▶ [TASK TO COMPLETE]:
Without the pictures, can you quote each line below exactly?

▶ [THE INPUT]:
------------------------------------

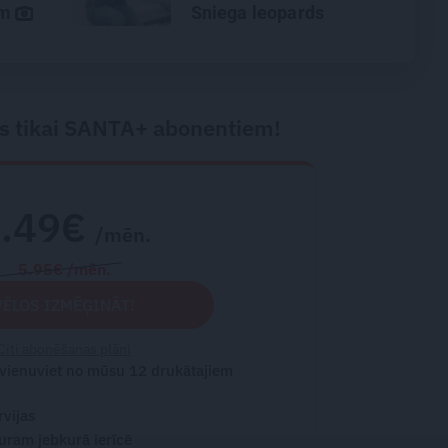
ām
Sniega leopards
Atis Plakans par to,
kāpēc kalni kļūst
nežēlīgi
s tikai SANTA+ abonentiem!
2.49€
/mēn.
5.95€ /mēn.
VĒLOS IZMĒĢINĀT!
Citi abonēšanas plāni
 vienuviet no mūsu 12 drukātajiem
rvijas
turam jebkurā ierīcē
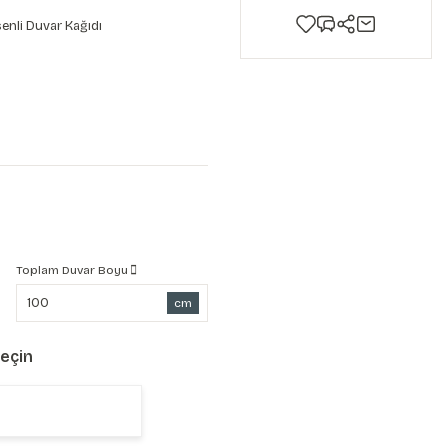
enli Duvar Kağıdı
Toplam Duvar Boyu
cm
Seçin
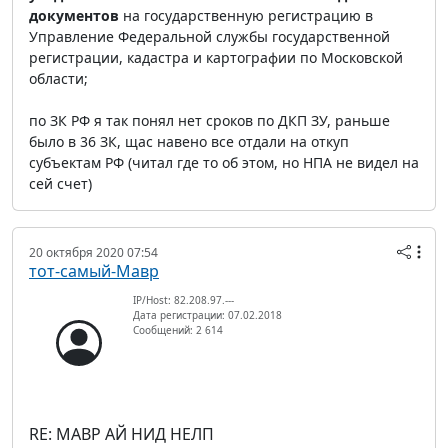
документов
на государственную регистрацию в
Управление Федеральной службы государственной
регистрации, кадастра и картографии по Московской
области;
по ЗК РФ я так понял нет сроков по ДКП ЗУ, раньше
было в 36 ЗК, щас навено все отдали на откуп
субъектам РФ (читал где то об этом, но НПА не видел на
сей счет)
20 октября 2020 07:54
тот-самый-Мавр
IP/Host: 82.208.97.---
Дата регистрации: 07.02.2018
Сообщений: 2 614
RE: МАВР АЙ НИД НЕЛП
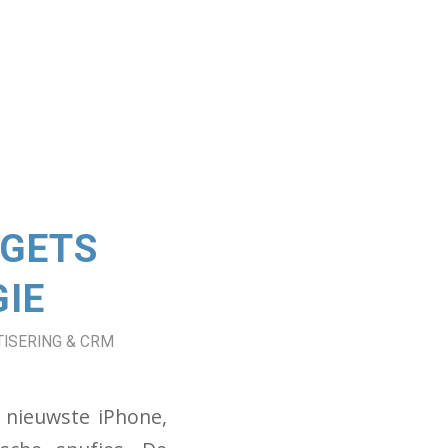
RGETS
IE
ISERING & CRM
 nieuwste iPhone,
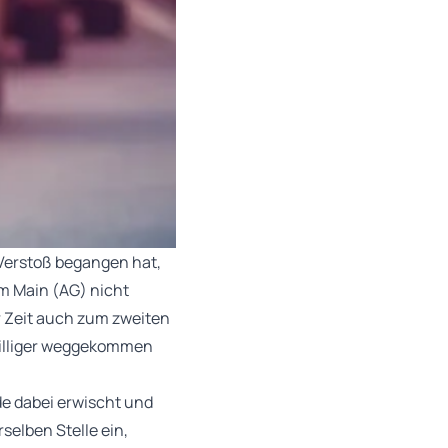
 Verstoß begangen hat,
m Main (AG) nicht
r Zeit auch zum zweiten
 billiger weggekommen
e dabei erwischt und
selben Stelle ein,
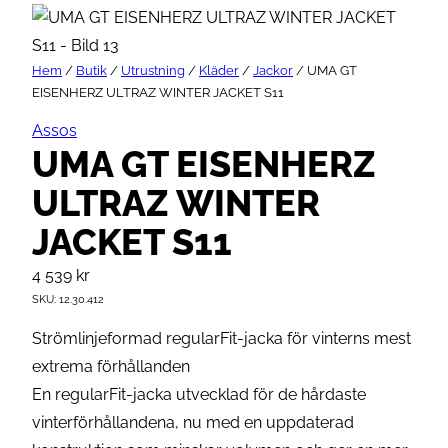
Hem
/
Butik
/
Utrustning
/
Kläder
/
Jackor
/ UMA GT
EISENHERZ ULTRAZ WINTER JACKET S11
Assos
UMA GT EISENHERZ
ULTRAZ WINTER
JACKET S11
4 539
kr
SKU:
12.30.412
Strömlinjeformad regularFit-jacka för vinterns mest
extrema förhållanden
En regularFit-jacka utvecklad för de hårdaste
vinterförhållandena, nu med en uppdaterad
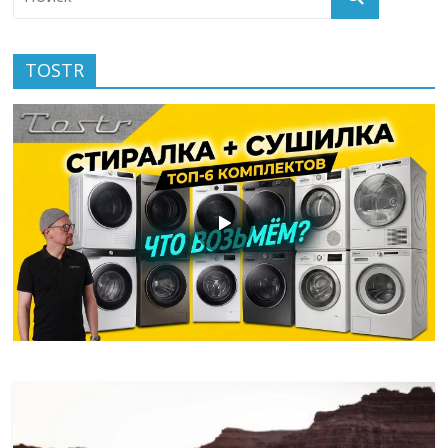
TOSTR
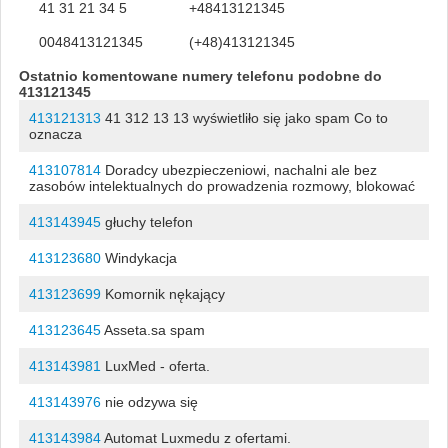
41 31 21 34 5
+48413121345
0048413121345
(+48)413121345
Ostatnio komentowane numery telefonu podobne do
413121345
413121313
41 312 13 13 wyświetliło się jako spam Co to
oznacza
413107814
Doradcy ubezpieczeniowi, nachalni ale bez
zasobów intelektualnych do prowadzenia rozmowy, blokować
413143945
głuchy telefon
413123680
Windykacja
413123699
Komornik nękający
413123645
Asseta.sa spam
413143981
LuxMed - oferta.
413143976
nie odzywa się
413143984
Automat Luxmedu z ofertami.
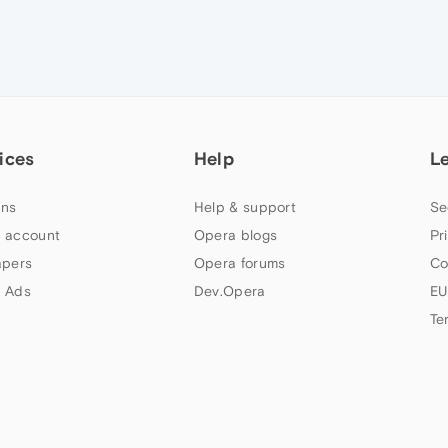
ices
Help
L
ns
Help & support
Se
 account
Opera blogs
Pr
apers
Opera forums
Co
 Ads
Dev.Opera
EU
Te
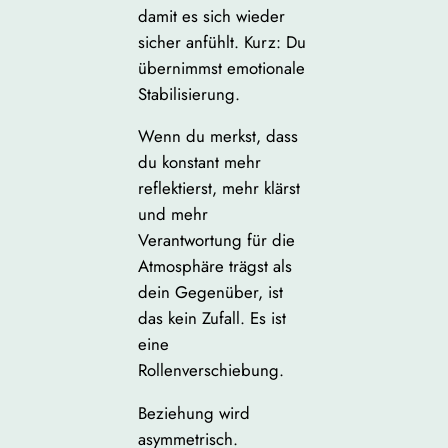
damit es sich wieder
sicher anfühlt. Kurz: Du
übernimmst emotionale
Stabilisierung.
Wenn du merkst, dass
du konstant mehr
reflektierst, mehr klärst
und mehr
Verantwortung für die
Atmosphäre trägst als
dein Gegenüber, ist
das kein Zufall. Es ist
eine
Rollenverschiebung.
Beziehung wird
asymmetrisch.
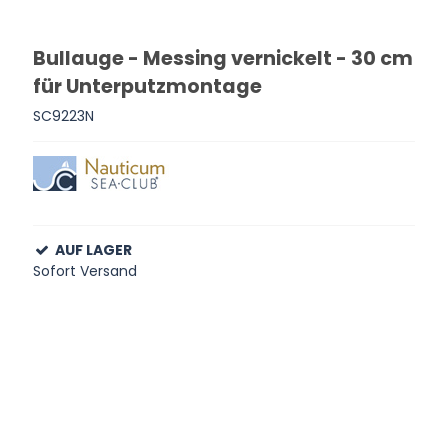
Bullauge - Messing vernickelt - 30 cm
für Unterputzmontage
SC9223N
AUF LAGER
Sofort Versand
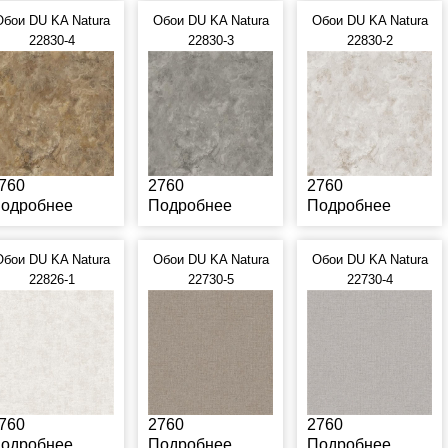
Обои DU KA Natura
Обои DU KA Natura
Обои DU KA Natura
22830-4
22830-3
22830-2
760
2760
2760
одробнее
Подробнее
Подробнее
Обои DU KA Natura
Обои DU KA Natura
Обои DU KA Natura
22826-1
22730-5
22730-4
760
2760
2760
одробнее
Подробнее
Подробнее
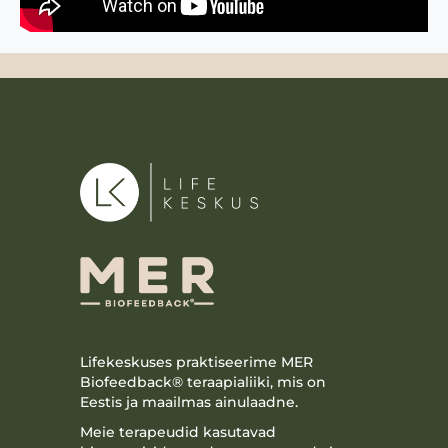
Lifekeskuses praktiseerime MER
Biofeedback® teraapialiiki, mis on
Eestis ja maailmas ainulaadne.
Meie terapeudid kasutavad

------------------------------------

▶ [WRITTEN ANSWER]:
ām
Sniega leopards
Atis Plakans par to,
kāpēc kalni kļūst
nežēlīgi
s tikai SANTA+ abonentiem!
2.49€
/mēn.
5.95€ /mēn.
VĒLOS IZMĒĢINĀT!
Citi abonēšanas plāni
 vienuviet no mūsu 12 drukātajiem
rvijas
turam jebkurā ierīcē
enli Duvar Kağıdı
Toplam Duvar Boyu
cm
Seçin
документов
на государственную регистрацию в
Управление Федеральной службы государственной
регистрации, кадастра и картографии по Московской
области;
по ЗК РФ я так понял нет сроков по ДКП ЗУ, раньше
было в 36 ЗК, щас навено все отдали на откуп
субъектам РФ (читал где то об этом, но НПА не видел на
сей счет)
20 октября 2020 07:54
тот-самый-Мавр
IP/Host: 82.208.97.---
Дата регистрации: 07.02.2018
Сообщений: 2 614
RE: МАВР АЙ НИД НЕЛП
RGETS
IE
ISERING & CRM
 nieuwste iPhone,
 Verstoß begangen hat,
m Main (AG) nicht
r Zeit auch zum zweiten
 billiger weggekommen
e dabei erwischt und
selben Stelle ein,
Hem
/
Butik
/
Utrustning
/
Kläder
/
Jackor
/ UMA GT
EISENHERZ ULTRAZ WINTER JACKET S11
Assos
UMA GT EISENHERZ
ULTRAZ WINTER
JACKET S11
4 539
kr
SKU:
12.30.412
Strömlinjeformad regularFit-jacka för vinterns mest
extrema förhållanden
En regularFit-jacka utvecklad för de hårdaste
vinterförhållandena, nu med en uppdaterad
TOSTR
41 31 21 34 5
+48413121345
0048413121345
(+48)413121345
Ostatnio komentowane numery telefonu podobne do
413121345
413121313
41 312 13 13 wyświetliło się jako spam Co to
oznacza
413107814
Doradcy ubezpieczeniowi, nachalni ale bez
zasobów intelektualnych do prowadzenia rozmowy, blokować
413143945
głuchy telefon
413123680
Windykacja
413123699
Komornik nękający
413123645
Asseta.sa spam
413143981
LuxMed - oferta.
413143976
nie odzywa się
413143984
Automat Luxmedu z ofertami.
ices
Help
L
ns
Help & support
Se
 account
Opera blogs
Pr
apers
Opera forums
Co
 Ads
Dev.Opera
EU
Te
damit es sich wieder
sicher anfühlt. Kurz: Du
übernimmst emotionale
Stabilisierung.
Wenn du merkst, dass
du konstant mehr
reflektierst, mehr klärst
und mehr
Verantwortung für die
Atmosphäre trägst als
dein Gegenüber, ist
das kein Zufall. Es ist
eine
Rollenverschiebung.
Beziehung wird
asymmetrisch.
Bullauge - Messing vernickelt - 30 cm
für Unterputzmontage
SC9223N
AUF LAGER
Sofort Versand
Обои DU KA Natura
Обои DU KA Natura
Обои DU KA Natura
22830-4
22830-3
22830-2
760
2760
2760
одробнее
Подробнее
Подробнее
Обои DU KA Natura
Обои DU KA Natura
Обои DU KA Natura
22826-1
22730-5
22730-4
760
2760
2760
одробнее
Подробнее
Подробнее
Lifekeskuses praktiseerime MER
Biofeedback® teraapialiiki, mis on
Eestis ja maailmas ainulaadne.
Meie terapeudid kasutavad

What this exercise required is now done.